In the business intelligence solution of multidimensional analysis, common models can be divided into star and snow pattern models based on the relationship between fact tables and dimension tables. When designing a model for logical data, consider whether the data is organized according to the star or snowflake model.
When all dimension tables are directly connected to the "fact table", the entire graph is like a star, so this model is called a star model, 2.
The star schema is an informal structure. Each dimension of a multi-dimensional dataset is directly connected to a fact table and there is no gradient dimension. Therefore, data is redundant, such as in a region dimension table, country
Two records, City C of province a and City D of province A, are stored twice for country A and province B respectively, that is, redundancy exists.
Figure 2. Star Model in sales data warehouse
When one or more dimension tables are not directly connected to the fact table, but are connected to the fact table through other dimension tables, the diagram is like a snowflake model. The snowflake model is a star model.

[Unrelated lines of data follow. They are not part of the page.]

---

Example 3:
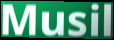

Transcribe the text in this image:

Musil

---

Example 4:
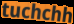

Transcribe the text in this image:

tuchchh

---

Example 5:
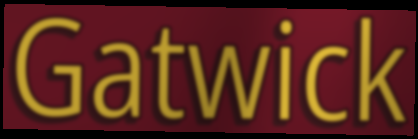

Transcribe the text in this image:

Gatwick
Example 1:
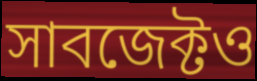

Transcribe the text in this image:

সাবজেক্টও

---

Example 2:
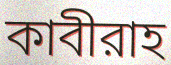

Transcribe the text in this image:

কাবীরাহ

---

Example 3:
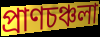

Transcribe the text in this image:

প্রাণচঞ্চলা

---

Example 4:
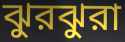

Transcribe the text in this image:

ঝুরঝুরা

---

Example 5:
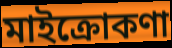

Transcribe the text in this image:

মাইক্রোকণা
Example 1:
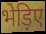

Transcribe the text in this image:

भेड़िए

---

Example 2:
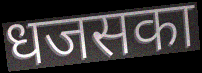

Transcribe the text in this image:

धजसका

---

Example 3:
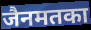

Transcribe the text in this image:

जैनमतका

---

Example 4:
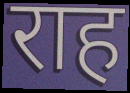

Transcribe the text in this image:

राह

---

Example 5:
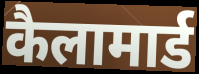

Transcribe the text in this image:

कैलामार्ड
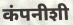
कंपनीशी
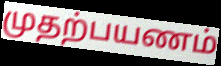
முதற்பயணம்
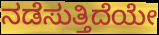
ನಡೆಸುತ್ತಿದೆಯೇ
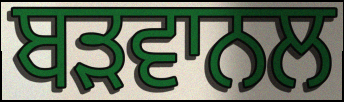
ਬੜਵਾਨਲ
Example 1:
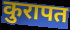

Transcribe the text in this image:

कुरापत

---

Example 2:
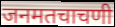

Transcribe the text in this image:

जनमतचाचणी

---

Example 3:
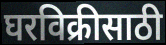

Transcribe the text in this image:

घरविक्रीसाठी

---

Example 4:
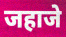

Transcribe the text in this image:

जहाजे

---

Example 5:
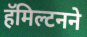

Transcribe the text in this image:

हॅमिल्टनने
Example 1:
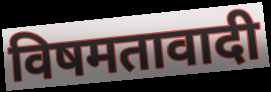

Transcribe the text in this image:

विषमतावादी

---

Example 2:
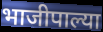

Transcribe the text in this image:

भाजीपाल्या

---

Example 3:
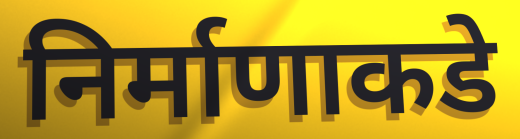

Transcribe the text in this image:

निर्माणाकडे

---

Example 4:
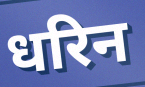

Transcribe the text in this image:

धरिन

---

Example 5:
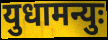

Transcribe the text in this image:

युधामन्युः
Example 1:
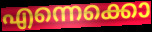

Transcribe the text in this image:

എന്നെക്കൊ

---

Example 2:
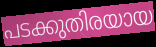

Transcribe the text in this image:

പടക്കുതിരയായ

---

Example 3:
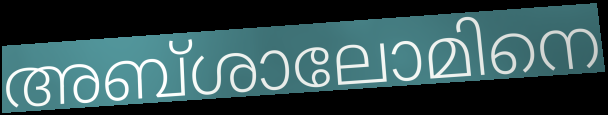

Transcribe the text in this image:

അബ്ശാലോമിനെ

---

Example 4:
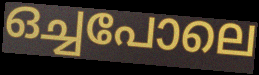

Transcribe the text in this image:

ഒച്ചപോലെ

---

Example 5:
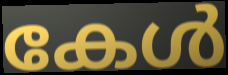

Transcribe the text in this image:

കേൾ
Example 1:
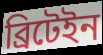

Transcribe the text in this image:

ব্ৰিটেইন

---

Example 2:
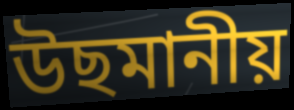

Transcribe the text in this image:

উছমানীয়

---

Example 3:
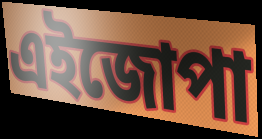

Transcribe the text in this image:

এইজোপা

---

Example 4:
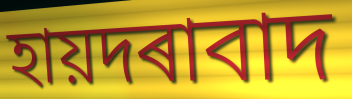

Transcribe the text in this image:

হায়দৰাবাদ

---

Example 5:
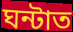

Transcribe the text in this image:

ঘন্টাত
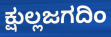
ಕ್ಷುಲ್ಲಜಗದಿಂ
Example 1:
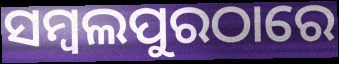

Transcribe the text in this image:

ସମ୍ବଲପୁରଠାରେ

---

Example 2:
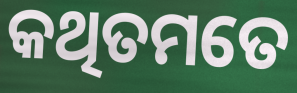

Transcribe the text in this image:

କଥିତମତେ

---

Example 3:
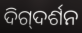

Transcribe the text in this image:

ଦିଗ୍‌ଦର୍ଶନ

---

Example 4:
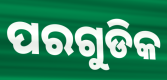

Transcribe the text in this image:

ପରଗୁଡିକ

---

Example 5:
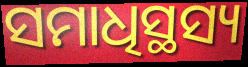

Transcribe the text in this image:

ସମାଧିସ୍ଥସ୍ୟ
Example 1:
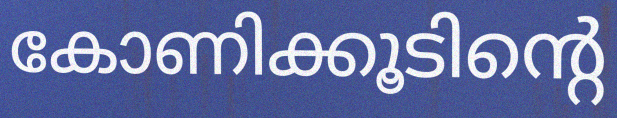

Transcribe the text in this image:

കോണിക്കൂടിന്റെ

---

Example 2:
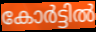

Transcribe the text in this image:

കോർട്ടിൽ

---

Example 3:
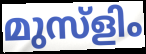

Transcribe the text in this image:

മുസ്ളിം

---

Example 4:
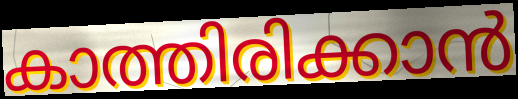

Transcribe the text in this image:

കാത്തിരിക്കാൻ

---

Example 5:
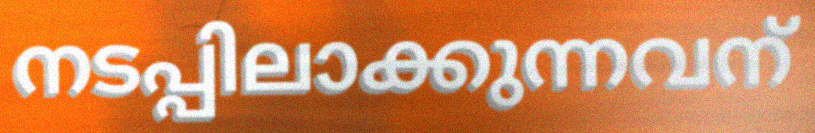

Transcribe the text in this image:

നടപ്പിലാക്കുന്നവന്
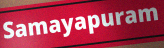
Samayapuram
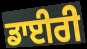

Type Extension. The dimension table of the star model is further layered, and the original dimension tables may be expanded to small fact tables to form some local "layers"

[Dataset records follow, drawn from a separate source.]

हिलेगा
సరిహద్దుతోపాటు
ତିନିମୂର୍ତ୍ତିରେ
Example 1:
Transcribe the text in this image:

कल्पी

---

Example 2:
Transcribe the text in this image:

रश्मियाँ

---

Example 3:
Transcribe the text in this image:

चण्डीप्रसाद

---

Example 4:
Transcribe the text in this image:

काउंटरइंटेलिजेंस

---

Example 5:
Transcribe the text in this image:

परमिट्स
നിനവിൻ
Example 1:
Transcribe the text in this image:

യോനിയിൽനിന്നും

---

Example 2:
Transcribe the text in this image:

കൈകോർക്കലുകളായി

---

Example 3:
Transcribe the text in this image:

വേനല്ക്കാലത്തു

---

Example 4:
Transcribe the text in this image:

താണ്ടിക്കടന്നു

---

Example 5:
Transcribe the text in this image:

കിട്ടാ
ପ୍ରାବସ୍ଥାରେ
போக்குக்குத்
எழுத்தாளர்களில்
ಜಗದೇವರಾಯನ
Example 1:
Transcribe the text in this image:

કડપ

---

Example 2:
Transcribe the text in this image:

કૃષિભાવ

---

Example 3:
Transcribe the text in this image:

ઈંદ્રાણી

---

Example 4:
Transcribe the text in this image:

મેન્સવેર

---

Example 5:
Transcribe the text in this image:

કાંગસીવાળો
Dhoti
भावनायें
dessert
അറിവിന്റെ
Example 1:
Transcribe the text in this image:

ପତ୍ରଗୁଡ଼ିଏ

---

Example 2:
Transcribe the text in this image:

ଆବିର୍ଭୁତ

Partition. All the decomposed tables are connected to the primary dimension table instead of the fact table. From 2 to 3, the region dimension table is decomposed into the dimension table of country, province, and city. It has the following advantages:
Query performance can be improved by minimizing data storage and combining small dimension tables. Snowflake structure remove data redundancy
Figure 3. snowflake model in sales data warehouse
Because of data redundancy, many statistical queries do not require external connections. Therefore, the star model is generally more efficient than the snowflake model. Design and Implementation of a star structure without considering many normalization factors
Are relatively simple.
Due to the de-redundancy of the snowflake model, some statistics need to be generated through table join, so the efficiency is not necessarily high in the star model. Normalization is also a complicated process, with the corresponding database structure design and data
Data ETL and later maintenance are complicated. Therefore, when redundancy is acceptable, the star model is used more efficiently.